Text zur Analyse:
►

Im Todesjahr Christians VI 1746 zählte man auf den drei dänischen Junferninseln 17.000 Sklaven - obwohl die Willkürherrschaft und die Gesundheitsverhältnisse als geradezu „mörderisch“ galten. (Quelle: Stefan Winkle a.a.O. )
Der dänische „Slave Code St. John“ und der Aufstand in der Regierungszeit Christians VI nimmt eine wichtige Stellung in der postkolonialen Erinnerungskultur der Karibik ein. Erst 1848 führte ein erneuter großer Sklavenaufstand zur Aufhebung der Sklaverei auf den dänischen Karibikinseln, mit denen auch Altonas Handel und Wirtschaft eng verknüpft war.

◄

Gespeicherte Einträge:
►

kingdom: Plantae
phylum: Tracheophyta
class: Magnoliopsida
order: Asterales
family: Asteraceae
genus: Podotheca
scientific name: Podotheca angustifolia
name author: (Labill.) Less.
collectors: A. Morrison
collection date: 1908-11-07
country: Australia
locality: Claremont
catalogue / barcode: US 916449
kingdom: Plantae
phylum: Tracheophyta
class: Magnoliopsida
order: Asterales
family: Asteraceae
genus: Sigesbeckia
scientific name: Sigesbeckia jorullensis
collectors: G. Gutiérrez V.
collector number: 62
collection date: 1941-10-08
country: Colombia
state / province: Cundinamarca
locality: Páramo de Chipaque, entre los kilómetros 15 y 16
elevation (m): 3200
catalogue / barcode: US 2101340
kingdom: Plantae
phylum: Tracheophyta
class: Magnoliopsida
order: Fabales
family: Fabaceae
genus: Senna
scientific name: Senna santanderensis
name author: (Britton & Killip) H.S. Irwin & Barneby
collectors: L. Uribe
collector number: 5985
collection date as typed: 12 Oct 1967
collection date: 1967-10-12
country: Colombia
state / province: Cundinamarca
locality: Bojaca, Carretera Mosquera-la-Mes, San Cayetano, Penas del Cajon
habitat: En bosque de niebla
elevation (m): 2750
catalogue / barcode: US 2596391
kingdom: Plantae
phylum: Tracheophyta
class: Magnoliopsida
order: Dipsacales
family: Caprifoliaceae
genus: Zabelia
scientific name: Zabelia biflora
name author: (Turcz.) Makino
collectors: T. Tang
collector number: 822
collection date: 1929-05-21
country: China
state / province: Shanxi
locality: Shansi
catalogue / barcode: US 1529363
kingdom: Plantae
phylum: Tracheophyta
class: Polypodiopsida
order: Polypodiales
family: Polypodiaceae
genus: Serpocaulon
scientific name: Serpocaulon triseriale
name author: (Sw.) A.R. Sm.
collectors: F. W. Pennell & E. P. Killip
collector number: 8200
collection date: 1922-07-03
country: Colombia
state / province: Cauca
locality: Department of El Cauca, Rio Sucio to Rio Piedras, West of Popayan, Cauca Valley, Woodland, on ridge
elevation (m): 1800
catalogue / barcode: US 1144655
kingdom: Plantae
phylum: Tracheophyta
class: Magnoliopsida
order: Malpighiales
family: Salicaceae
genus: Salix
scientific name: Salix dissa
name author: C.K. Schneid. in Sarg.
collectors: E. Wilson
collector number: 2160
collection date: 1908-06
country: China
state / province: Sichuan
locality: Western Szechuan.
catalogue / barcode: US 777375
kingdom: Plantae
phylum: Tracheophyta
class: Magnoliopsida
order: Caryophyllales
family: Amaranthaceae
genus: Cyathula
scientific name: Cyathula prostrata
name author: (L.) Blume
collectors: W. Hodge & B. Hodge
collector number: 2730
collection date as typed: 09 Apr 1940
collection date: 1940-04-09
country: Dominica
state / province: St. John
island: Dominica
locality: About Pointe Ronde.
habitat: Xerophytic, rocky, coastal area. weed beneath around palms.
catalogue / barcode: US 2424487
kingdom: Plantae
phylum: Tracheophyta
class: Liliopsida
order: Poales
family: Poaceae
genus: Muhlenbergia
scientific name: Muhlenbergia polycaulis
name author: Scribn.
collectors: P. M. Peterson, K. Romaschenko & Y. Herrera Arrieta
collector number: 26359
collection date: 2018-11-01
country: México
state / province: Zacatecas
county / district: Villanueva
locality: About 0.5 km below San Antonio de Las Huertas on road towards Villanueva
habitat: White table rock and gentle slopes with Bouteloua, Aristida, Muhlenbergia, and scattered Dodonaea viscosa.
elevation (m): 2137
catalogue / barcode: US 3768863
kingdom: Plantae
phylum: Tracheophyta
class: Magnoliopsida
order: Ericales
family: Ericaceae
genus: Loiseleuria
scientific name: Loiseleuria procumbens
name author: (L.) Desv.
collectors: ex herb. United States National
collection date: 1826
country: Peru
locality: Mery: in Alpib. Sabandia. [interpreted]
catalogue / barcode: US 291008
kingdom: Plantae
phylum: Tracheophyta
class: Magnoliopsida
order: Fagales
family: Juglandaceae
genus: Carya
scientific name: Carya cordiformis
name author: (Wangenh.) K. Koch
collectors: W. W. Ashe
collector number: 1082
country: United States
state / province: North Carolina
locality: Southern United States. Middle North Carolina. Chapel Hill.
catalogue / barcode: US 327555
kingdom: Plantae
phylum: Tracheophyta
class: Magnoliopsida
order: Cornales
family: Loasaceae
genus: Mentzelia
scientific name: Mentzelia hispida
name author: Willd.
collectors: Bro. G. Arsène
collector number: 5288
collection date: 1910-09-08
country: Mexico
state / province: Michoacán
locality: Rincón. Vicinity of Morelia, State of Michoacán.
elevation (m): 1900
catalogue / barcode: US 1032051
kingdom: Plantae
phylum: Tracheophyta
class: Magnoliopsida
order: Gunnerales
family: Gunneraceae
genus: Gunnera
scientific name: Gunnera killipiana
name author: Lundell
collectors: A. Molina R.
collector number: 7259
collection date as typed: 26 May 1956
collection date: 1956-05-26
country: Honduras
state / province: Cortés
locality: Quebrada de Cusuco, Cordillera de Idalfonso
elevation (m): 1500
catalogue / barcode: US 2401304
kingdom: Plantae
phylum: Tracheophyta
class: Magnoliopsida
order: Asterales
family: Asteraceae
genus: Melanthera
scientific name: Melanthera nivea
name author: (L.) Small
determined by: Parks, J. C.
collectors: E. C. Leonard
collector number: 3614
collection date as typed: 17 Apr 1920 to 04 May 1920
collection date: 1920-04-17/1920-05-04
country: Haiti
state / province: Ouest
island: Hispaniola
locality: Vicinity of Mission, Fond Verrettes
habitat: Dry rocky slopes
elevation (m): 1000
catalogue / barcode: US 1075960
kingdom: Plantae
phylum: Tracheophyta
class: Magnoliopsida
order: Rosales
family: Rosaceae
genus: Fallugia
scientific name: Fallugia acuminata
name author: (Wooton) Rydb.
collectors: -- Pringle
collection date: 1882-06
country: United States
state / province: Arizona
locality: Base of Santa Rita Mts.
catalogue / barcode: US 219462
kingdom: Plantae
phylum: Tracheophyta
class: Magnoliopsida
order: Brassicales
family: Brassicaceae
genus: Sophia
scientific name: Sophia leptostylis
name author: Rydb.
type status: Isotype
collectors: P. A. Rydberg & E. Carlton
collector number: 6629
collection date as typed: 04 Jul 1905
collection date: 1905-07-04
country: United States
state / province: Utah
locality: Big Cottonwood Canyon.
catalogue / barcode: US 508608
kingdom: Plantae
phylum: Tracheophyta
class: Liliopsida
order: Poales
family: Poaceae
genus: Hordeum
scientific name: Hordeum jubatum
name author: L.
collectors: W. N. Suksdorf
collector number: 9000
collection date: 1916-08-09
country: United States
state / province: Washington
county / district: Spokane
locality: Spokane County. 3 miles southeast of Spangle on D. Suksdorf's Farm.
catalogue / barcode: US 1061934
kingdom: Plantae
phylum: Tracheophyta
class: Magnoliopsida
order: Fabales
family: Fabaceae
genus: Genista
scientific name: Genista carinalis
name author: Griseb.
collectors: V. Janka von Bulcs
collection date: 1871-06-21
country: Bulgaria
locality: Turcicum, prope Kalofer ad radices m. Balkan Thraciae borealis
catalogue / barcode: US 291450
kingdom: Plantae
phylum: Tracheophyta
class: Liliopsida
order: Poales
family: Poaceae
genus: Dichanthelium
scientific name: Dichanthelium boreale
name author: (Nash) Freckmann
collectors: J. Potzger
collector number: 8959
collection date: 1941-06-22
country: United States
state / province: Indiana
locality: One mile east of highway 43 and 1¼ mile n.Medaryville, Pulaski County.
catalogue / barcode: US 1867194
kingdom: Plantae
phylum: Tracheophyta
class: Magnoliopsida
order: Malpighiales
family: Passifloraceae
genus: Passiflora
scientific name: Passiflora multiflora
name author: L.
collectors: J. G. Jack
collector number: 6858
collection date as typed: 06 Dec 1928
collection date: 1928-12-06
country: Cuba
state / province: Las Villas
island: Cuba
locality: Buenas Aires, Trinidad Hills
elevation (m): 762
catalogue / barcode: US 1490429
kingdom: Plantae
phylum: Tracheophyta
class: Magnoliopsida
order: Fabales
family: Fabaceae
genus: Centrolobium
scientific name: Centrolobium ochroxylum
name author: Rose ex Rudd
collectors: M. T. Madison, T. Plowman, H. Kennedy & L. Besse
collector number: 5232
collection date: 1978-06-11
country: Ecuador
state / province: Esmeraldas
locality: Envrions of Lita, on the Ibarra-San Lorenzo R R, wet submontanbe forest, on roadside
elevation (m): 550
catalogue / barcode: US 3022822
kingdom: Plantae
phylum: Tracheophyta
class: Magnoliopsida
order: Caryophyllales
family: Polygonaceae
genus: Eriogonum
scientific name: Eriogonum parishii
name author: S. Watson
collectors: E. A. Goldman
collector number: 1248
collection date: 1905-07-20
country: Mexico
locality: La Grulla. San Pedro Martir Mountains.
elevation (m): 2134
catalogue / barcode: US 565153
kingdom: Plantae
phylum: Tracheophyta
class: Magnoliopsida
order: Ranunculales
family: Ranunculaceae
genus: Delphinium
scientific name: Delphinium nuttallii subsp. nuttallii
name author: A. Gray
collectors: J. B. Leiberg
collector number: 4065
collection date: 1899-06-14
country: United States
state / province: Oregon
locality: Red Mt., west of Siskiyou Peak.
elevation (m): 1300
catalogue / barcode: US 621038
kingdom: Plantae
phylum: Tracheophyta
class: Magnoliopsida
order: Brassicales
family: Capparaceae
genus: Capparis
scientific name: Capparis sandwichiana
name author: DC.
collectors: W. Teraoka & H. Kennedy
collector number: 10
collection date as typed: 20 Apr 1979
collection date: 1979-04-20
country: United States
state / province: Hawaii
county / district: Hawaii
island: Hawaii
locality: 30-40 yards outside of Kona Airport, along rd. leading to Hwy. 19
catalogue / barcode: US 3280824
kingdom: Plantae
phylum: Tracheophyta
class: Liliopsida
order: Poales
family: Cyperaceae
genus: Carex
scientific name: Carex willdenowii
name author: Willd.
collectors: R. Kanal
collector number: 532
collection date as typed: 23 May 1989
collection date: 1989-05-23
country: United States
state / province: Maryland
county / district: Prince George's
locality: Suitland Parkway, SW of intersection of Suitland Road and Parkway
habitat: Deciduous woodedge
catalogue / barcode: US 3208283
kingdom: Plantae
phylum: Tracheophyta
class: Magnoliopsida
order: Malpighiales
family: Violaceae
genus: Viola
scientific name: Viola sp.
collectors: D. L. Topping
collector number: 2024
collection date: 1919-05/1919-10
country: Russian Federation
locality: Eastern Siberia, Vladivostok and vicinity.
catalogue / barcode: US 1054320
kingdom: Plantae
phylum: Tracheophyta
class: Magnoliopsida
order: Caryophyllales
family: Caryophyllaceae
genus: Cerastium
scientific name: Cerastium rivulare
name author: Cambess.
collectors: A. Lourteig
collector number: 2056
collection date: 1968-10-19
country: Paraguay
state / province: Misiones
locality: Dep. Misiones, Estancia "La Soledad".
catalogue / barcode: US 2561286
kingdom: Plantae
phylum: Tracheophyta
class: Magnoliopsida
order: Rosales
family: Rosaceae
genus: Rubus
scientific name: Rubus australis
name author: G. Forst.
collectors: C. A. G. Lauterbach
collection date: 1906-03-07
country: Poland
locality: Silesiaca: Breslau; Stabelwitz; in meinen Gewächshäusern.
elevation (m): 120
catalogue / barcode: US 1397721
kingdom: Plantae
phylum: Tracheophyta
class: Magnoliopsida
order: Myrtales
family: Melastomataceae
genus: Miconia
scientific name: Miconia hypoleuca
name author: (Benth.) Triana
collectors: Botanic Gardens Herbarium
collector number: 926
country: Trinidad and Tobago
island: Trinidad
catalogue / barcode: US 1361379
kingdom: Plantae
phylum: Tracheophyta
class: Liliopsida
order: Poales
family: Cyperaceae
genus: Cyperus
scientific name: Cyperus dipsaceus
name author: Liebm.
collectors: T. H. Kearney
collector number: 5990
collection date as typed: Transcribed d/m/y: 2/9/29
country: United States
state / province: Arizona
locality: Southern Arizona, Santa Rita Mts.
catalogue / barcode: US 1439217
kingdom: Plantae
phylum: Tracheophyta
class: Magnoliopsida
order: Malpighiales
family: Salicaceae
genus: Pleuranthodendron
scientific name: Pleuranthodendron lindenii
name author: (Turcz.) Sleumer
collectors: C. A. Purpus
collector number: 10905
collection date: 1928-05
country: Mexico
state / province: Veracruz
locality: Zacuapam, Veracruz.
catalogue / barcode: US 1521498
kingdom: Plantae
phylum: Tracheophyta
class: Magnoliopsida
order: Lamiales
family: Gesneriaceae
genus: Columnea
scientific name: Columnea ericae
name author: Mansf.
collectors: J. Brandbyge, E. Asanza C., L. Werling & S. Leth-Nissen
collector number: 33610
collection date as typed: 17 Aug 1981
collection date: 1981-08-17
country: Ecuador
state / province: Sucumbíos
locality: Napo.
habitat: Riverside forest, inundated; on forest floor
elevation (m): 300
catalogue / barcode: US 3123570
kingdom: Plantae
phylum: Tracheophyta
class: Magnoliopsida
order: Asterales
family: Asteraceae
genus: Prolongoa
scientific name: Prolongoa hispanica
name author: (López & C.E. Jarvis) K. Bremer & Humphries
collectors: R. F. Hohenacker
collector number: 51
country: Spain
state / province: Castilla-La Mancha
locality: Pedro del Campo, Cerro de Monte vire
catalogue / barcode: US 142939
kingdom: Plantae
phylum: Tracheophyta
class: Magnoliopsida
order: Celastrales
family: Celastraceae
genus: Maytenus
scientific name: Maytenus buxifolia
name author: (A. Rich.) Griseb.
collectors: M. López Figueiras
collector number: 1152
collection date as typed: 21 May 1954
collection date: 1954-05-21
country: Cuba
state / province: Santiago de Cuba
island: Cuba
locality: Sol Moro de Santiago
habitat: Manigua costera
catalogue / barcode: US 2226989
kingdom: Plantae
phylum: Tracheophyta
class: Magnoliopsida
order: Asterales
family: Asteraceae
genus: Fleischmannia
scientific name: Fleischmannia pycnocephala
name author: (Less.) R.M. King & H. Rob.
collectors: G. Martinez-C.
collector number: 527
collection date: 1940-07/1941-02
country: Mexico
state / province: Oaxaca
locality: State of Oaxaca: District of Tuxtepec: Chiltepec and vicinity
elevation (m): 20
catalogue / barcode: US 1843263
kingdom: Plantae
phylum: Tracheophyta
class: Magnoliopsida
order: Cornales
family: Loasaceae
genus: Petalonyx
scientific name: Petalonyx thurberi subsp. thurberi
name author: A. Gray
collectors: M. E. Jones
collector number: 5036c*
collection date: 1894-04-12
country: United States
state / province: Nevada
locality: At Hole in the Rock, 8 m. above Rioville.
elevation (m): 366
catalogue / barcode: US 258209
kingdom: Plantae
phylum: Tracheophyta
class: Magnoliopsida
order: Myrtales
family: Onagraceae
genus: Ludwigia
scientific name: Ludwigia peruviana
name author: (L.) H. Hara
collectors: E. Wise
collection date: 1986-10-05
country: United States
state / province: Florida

◄

In welchem Jahr führte laut dem Text über die Sklaverei auf den dänischen Karibikinseln ein erneuter großer Sklavenaufstand zur Aufhebung der Sklaverei?

Ergebnis der Aufgabe: Im Jahr 1848.